Unimed Rio Preto declara guerra à dengue com campanha preventiva após ano epidêmico
A cidade de São José do Rio Preto, localizada no interior de São Paulo, viveu em 2025 um dos piores cenários de dengue já registrados no Brasil. Com mais de 50 mil casos confirmados e aproximadamente 40 óbitos, a região atingiu uma incidência alarmante de mais de 3 mil casos por 100 mil habitantes, a maior taxa do país. Esse surto levou ao colapso do sistema de saúde local, à decretação de emergência e impactou profundamente a economia, o funcionamento urbano e a rotina dos cidadãos.
Campanha "Unimed em Guerra contra a Dengue" surge como resposta preventiva
Diante desse histórico recente e das projeções que indicam um risco elevado de nova crise em 2026, a Unimed São José do Rio Preto lançou uma campanha de saúde pública intitulada "Unimed em Guerra contra a Dengue". A iniciativa tem como objetivo principal engajar a população no enfrentamento ao mosquito Aedes aegypti, transmissor da doença, antes do agravamento do quadro epidemiológico.
Como a maior operadora de saúde da região, a cooperativa atua movida pela responsabilidade com a saúde coletiva e pela compreensão de que a dengue deixou de ser um problema pontual para se tornar um desafio permanente de saúde pública. A campanha busca estimular mudanças de comportamento e ampliar a consciência coletiva sobre o papel de cada indivíduo na proteção da própria saúde e da comunidade.
Mobilização envolve 1.600 médicos e estratégia de comunicação ampla
A mobilização é liderada pela Unimed Rio Preto e conta com a participação de cerca de 1.600 médicos cooperados, de diversas especialidades, que atuarão como multiplicadores das orientações de prevenção no contato direto com pacientes e familiares. O conceito da campanha se baseia na metáfora de que a dengue se comporta como uma guerra, com o mote "cada casa é uma trincheira".
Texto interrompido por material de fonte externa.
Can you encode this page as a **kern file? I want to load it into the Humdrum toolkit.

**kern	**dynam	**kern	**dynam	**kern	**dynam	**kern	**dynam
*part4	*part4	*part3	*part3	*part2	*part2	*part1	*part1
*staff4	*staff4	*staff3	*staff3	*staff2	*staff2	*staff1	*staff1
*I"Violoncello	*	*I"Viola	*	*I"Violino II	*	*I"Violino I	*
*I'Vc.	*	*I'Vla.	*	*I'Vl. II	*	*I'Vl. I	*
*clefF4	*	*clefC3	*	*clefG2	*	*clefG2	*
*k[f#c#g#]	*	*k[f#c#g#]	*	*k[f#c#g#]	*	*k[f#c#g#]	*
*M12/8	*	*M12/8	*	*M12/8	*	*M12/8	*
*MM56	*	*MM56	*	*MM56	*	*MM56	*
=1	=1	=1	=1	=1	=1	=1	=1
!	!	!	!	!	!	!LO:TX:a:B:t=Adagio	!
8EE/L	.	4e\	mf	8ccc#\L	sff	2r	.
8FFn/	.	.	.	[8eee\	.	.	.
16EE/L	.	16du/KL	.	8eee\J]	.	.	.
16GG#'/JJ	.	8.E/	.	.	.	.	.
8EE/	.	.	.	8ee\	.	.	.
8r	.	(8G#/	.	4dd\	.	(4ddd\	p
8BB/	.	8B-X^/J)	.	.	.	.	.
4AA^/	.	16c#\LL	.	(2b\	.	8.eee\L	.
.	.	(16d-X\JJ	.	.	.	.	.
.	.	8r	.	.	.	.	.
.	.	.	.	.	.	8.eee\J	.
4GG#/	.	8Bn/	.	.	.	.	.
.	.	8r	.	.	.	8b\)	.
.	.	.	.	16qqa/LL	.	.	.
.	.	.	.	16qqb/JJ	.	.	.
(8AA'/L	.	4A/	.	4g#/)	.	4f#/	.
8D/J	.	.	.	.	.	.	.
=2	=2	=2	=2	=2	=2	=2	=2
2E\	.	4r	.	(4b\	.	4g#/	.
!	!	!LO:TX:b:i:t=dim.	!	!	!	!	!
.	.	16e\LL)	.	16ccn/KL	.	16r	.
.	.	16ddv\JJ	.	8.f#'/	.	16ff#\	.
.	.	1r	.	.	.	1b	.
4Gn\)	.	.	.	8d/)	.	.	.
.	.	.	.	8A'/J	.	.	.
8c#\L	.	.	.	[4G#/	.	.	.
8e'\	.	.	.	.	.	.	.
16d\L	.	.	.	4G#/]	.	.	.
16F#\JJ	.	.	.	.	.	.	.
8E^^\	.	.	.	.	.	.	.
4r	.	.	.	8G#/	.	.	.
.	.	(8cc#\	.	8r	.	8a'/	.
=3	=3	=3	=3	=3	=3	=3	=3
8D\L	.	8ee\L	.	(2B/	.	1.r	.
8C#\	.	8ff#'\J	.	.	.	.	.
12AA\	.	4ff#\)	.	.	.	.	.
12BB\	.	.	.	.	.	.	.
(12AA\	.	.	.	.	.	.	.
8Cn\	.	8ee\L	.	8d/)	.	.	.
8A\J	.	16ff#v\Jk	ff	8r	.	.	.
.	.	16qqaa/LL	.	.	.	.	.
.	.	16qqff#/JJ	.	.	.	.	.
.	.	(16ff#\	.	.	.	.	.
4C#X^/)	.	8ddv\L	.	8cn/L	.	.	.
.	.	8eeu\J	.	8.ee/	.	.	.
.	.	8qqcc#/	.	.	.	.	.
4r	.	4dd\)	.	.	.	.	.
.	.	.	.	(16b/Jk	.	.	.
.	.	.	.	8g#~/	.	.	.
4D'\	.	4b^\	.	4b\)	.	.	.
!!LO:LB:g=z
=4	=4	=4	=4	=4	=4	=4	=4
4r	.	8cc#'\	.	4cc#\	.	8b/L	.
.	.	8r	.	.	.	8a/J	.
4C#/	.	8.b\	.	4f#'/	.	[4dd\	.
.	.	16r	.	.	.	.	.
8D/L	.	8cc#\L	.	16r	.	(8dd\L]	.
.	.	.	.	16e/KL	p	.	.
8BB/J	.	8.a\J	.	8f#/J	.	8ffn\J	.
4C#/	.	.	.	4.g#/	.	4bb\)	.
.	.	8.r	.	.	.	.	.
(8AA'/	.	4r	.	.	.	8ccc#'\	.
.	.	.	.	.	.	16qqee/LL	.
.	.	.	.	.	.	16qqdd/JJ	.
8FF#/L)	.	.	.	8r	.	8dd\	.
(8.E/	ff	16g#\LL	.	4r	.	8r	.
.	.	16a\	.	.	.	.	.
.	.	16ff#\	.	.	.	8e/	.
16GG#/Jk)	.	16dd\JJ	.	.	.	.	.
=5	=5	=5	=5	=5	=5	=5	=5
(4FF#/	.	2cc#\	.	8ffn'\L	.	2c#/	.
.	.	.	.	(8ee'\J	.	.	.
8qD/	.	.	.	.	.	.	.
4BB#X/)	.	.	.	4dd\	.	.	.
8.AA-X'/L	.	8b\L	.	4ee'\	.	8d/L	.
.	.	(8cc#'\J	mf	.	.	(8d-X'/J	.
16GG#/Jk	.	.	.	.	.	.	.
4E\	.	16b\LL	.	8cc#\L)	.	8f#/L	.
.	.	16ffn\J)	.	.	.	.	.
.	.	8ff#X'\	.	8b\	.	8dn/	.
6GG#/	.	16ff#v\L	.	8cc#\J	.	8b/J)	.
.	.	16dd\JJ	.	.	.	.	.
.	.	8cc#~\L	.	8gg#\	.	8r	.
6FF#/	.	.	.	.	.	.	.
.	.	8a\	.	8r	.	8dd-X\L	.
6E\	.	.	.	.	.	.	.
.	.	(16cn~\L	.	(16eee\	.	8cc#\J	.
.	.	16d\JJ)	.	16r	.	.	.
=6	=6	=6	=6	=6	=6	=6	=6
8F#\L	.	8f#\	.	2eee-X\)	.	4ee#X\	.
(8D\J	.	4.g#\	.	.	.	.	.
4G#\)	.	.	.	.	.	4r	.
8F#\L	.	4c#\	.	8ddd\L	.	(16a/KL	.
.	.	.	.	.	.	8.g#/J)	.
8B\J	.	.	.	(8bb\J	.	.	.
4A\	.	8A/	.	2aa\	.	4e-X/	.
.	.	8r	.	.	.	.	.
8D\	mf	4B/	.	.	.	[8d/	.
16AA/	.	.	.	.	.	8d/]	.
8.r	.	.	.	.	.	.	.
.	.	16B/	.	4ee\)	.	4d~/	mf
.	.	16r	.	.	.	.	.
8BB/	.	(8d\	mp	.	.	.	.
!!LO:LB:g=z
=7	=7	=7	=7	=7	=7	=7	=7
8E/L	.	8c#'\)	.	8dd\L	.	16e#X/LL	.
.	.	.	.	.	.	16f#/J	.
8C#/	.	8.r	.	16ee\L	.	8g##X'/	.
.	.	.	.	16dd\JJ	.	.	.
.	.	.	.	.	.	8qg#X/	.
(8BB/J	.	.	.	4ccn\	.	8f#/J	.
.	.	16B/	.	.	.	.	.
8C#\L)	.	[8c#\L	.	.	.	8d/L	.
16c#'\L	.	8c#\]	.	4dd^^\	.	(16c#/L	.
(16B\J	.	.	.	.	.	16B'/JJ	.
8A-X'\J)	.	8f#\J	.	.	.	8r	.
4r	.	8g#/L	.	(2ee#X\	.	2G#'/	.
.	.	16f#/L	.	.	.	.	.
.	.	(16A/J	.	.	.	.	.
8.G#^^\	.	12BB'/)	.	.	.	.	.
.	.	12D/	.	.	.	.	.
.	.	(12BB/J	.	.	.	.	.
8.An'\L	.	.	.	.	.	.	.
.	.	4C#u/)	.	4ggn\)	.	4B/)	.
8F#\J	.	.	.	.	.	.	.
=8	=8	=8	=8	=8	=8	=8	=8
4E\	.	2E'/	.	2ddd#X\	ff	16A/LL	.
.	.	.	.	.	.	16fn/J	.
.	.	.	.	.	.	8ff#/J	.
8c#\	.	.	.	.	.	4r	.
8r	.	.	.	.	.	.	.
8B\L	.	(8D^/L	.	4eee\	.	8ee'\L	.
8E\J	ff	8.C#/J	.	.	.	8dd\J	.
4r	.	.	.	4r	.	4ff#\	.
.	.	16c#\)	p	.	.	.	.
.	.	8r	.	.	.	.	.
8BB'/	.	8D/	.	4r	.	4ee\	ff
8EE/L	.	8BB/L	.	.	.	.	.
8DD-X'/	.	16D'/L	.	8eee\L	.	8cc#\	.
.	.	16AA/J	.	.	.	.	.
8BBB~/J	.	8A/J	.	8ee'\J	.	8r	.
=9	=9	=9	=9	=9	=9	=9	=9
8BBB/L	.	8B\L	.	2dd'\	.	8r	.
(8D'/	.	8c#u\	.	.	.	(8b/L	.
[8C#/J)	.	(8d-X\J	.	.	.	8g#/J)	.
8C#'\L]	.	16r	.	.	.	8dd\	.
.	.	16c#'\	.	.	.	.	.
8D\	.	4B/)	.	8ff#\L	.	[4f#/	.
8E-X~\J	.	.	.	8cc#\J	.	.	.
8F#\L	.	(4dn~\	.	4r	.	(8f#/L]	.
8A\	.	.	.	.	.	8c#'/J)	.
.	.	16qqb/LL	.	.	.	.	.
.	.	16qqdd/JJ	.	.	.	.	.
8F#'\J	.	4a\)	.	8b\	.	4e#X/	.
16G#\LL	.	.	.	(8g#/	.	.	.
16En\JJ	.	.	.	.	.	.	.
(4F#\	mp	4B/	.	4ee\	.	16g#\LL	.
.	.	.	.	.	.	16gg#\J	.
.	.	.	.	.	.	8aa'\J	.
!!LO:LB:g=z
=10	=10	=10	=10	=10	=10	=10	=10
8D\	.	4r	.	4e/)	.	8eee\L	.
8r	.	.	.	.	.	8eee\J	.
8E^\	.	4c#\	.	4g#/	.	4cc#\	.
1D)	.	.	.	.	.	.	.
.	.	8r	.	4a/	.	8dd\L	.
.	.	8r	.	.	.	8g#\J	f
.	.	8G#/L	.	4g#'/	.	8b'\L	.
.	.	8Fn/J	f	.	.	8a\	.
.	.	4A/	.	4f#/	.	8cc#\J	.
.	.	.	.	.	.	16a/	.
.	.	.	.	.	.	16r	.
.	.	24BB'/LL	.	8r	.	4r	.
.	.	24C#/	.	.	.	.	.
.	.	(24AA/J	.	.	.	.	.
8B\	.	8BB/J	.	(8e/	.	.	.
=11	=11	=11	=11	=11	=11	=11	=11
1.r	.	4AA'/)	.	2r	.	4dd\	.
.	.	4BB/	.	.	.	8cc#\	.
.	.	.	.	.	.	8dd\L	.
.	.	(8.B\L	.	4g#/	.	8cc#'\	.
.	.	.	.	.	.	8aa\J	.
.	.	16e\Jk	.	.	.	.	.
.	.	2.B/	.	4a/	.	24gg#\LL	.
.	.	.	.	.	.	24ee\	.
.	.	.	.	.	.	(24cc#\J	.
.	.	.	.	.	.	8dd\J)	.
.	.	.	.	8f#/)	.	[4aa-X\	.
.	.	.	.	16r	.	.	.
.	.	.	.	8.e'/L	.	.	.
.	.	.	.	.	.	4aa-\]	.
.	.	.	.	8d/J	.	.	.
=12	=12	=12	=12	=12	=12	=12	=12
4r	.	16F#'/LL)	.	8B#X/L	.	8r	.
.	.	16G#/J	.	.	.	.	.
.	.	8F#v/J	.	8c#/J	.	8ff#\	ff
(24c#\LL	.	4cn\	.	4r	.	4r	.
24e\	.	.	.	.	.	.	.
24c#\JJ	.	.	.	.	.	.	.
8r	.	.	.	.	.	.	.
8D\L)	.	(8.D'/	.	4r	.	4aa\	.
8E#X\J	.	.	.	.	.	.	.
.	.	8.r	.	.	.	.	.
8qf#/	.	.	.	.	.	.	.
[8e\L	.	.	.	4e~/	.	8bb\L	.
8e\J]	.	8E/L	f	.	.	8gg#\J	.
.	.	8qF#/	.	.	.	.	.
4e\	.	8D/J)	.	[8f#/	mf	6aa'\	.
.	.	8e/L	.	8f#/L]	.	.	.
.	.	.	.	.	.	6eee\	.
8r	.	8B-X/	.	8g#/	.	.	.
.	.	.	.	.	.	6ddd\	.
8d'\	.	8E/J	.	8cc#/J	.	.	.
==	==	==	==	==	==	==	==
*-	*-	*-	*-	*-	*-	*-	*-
Essa abordagem reforça que a maior parte dos focos do mosquito está nos ambientes domésticos, como quintais, calhas, ralos, vasos e caixas d'água, locais onde a prevenção precisa acontecer de forma regular. A estratégia de comunicação inclui:
- Presença em mídia tradicional e digital
- Envio de mensagens por SMS, WhatsApp e e-mail marketing para aproximadamente 411 mil clientes
- Orientações práticas sobre eliminação de criadouros
- Estímulo à comunicação interna e ações preventivas em empresas clientes
A iniciativa, que nasce em Rio Preto, será estendida a outros municípios da região, incluindo Olímpia, Mirassol, Votuporanga e Fernandópolis.
Alerta epidemiológico para 2026: sorotipo DENV-3 e mudanças climáticas
Estudos epidemiológicos conduzidos por instituições como a Fiocruz, em parceria com a FGV, Famerp e dados do Ministério da Saúde, apontam que 2026 pode representar um novo ciclo crítico da dengue no Brasil. Entre os principais fatores de preocupação está a circulação do sorotipo DENV-3, ausente do país por mais de uma década e que voltou a se espalhar a partir de 2024.
Como grande parte da população não possui imunidade prévia a esse sorotipo, aumenta a vulnerabilidade coletiva e o risco de formas mais graves da doença. Somam-se a esse cenário:
- O padrão cíclico das epidemias
- Os efeitos das mudanças climáticas, com períodos prolongados de calor
- Chuvas irregulares que favorecem a proliferação do mosquito
Segundo o presidente da Unimed Rio Preto, Dr. Marcelo Lúcio de Lima, a campanha é uma resposta direta ao cenário vivido recentemente. "Os números mostram que a dengue deixou de ser um problema pontual e passou a representar um risco real para a saúde da população. Diante disso, entendemos que a prevenção precisa ser tratada como prioridade de saúde pública", afirmou.
Essa mobilização reforça que a prevenção ambiental, a informação qualificada e a participação ativa da sociedade são, atualmente, as ferramentas mais eficazes para conter o avanço da doença e proteger a população de futuras crises.